= Domingo de Vico =

Spanish Dominican friar

Domingo de Vico was a Spanish Dominican friar during the Spanish conquest of Chiapas and the conquest of Guatemala in the 16th century. He was originally from Jaén. Chronicler Antonio de Remesal recorded that de Vico studied theology in Úbeda and finished his studies in the San Esteban convent in Salamanca.

Domingo de Vico set out from Spain on 9 July 1544 with a group led by Bartolomé de las Casas in an effort to enforce the New Laws that had been issued in 1542 to protect the indigenous inhabitants of the Spanish colonies from overexploitation by the encomenderos. De Vico was the prior of Cobán from 1554 until his death in 1555. He was charged with the evangelisation of the Lakandon and Acala Ch'ol in the unconquered area that was then referred to by the Spanish as the Tierra de Guerra ("Land of War"), and also as Verapaz.

==Works==
In 1544, Francisco Marroquín, bishop of Guatemala, charged Domingo de Vico with producing a treatise upon Indian idolatry. The work contained instructions to Dominicans upon how to use indigenous beliefs in their sermons in Chiapas and Guatemala. It was entitled Tratado de ídolos ("Treatment of Idols"). His best known written work is his Theologia Indorum, of which eleven copies survive, divided between the Bibliothèque nationale in Paris (5 copies) and the Firestone Library of Princeton University, New Jersey (6 copies). Among the copies in France are translations made in the Tzutuhil, Kʼicheʼ and Kaqchikel languages. During his short time in Guatemala before his death, he is believed to have compiled the Vocabulario de la lengua cakchiquel ("Vocabulary of the Kaqchikel language"). De Vico learnt the Ch’ol language and was able to preach to the Lakandon and Acala in their own language.

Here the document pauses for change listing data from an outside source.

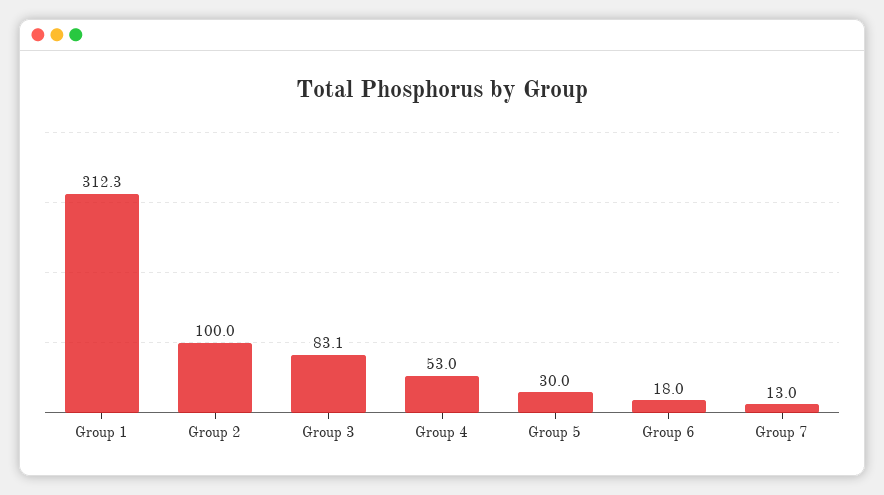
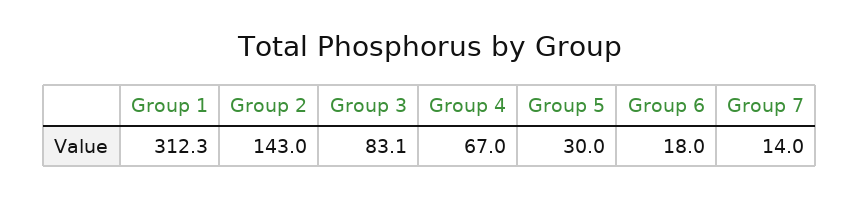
Group 2: 100 -> 143
Group 4: 53 -> 67
Group 7: 13 -> 14

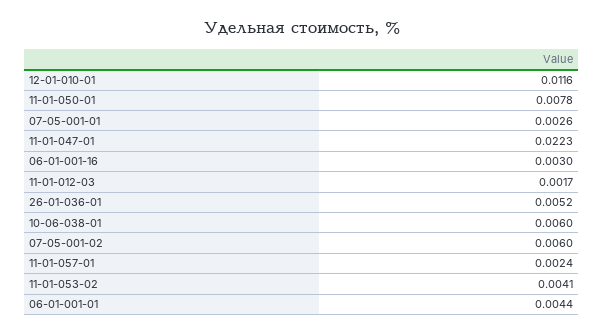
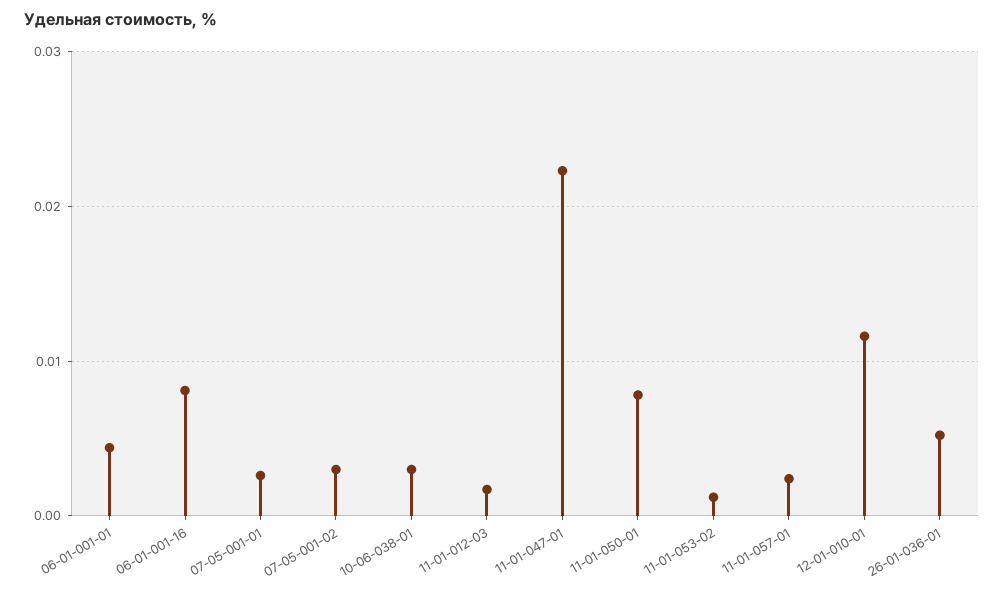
06-01-001-16: 0.003 -> 0.008
10-06-038-01: 0.006 -> 0.003
07-05-001-02: 0.006 -> 0.003
11-01-053-02: 0.0041 -> 0.001

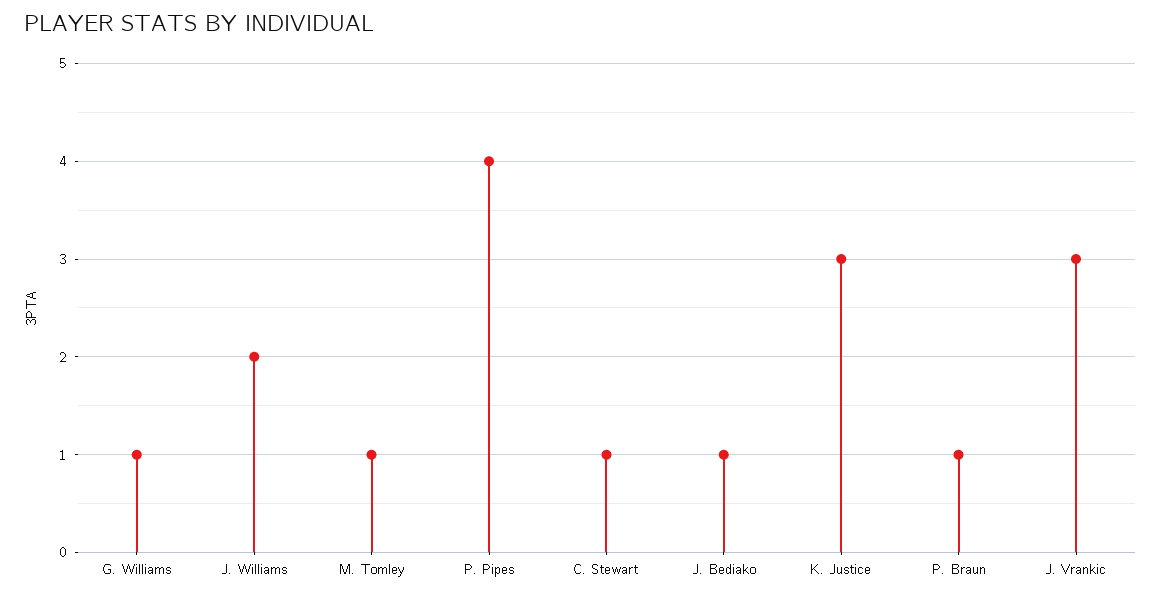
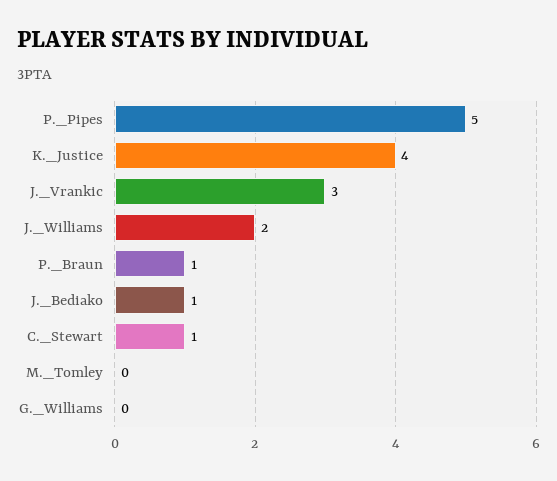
G. Williams: 1 -> 0
M. Tomley: 1 -> 0
P. Pipes: 4 -> 5
K. Justice: 3 -> 4

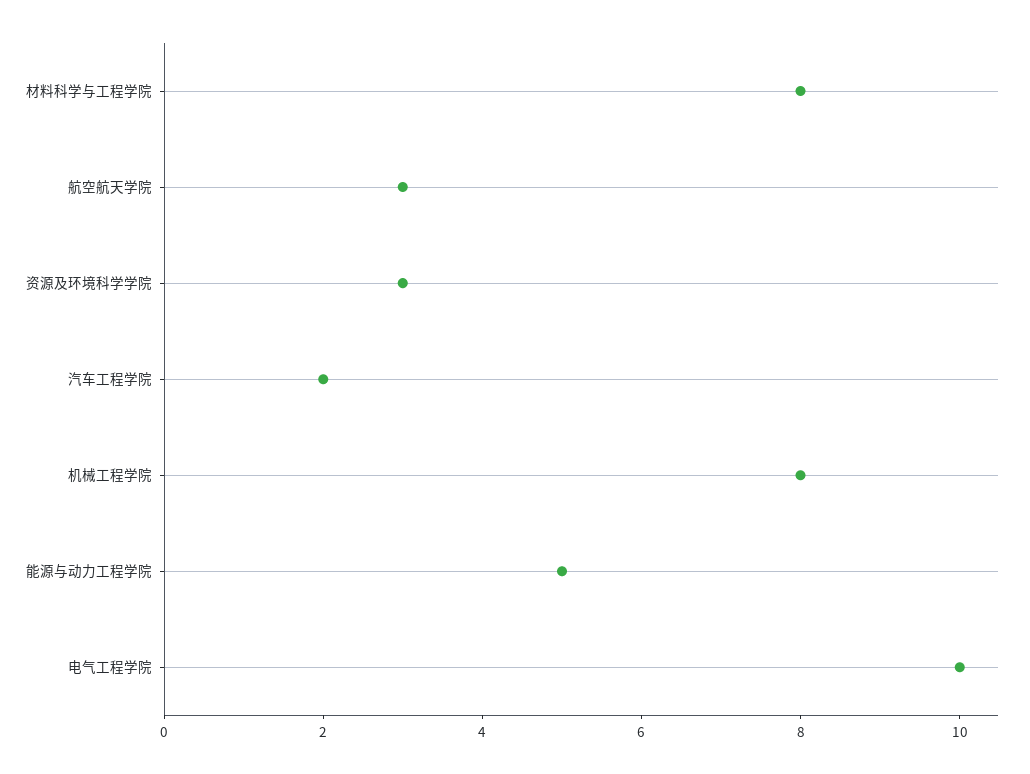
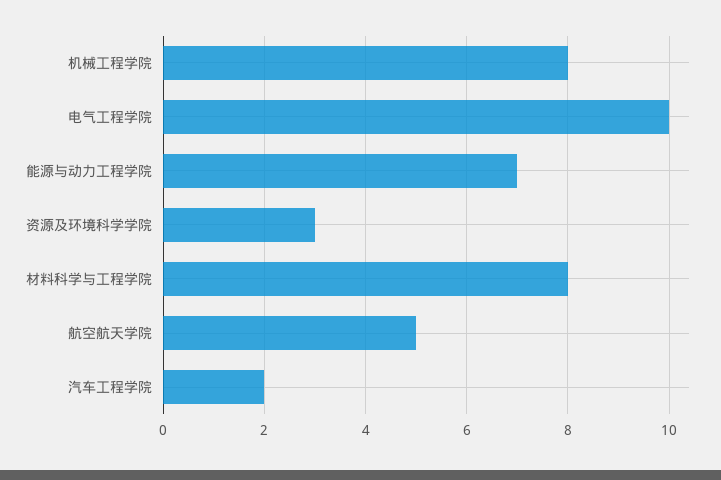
航空航天学院: 3 -> 5
能源与动力工程学院: 5 -> 7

De Vico wrote some religious poems in Kaqchikel upon the Acts of the Apostles and the Passion of Christ. A work entitled Los Proverbios de Salomón, las Epístolas y los Evangelios de todo el año, en lengua mexicana ("The Proverbs of Solomon, the Epistles and Gospels for the whole year, in the Mexican tongue") was prevented from being published by the Spanish Inquisition.

==Death==
In 1555, Domingo de Vico and his companion Andrés López were killed by the Acala and their Lakandon allies. De Vico, who had established a small missionary church in San Marcos (in what is now Alta Verapaz, Guatemala), had offended the local Maya ruler by repeatedly scolding him for taking several wives. The indigenous leader shot the friar through the throat with an arrow; the angry natives then sacrificed him by cutting open his chest and extracting his heart. His corpse was then decapitated; the natives carried off his head as a trophy, which was never recovered by the Spanish. In retaliation, the Spanish rounded up 260 Ch'ol in 1559, hanged 80 and branded the rest as slaves.